Sekarang bukannya langsung mengikuti hukum ini sebagai insentif yang memadai (satu-satunya insentif yang ada baik tanpa syarat dan mengenai yang tidak ada lagi keraguan), manusia mencari insentif lain (Kejadian III, 6) seperti itu karena bisa menjadi baik hanya bersyarat (yaitu, sejauh yang mereka terlibat tidak ada pelanggaran hukum). Dia kemudian menjadikannya pepatahjika ada menganggap tindakannya sebagai sadar muncul dari kebebasan  untuk ikuti hukum tugas, bukan sebagai kewajiban, tetapi, jika perlu, berkenaan dengan tujuan lain.
Setelah itu ia mulai mempertanyakan tingkat keparahan perintah yang mengecualikan pengaruh dari semua yang lain insentif; kemudian dengan menyesatkan ia mengurangi ketaatan pada hukum hanya karakter kondisional dari sarana (tunduk pada prinsip cinta diri); dan akhirnya ia mengadopsi pepatahnya melakukan kenaikan impuls sensual atas insentif yang muncul dari hukum dan dengan demikian terjadi dosa (Kejadian III, 6). Mutato nomine de te fabula narratur.
Dari semua ini jelas itu kita setiap hari bertindak dengan cara yang sama, dan oleh karena itu "di dalam Adam semua memilikinya berdosa "dan masih berdosa, kecuali  di dalam kita ada suatu anggapan kecenderungan bawaan untuk pelanggaran, sedangkan pada manusia pertama, dari sudut pandang waktu, ada anggapan tidak ada kecenderungan seperti itu melainkan tidak bersalah; karenanya pelanggaran di pihaknya disebut jatuh dalam dosa; tetapi bersama kita dosa direpresentasikan sebagai hasil dari yang sudah ada kejahatan bawaan dalam sifat kita.

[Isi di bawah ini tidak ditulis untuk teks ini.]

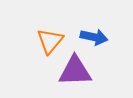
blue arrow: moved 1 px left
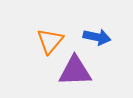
blue arrow: moved 3 px right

Namun kecenderungan ini, menandakan tidak lebih dari ini, jika kita ingin menyapa diri kita sendiri Penjelasan tentang kejahatan dalam hal permulaan waktunya, kita harus mencari penyebab masing-masing pelanggaran yang disengaja di sebelumnya masa hidup kita, jauh kembali ke periode di mana penggunaan akal belum berkembang, dan b kembali ke kecenderungan jahat (sebagai tanah alami) yang oleh karena itu disebut bawaan bsumber kejahatan.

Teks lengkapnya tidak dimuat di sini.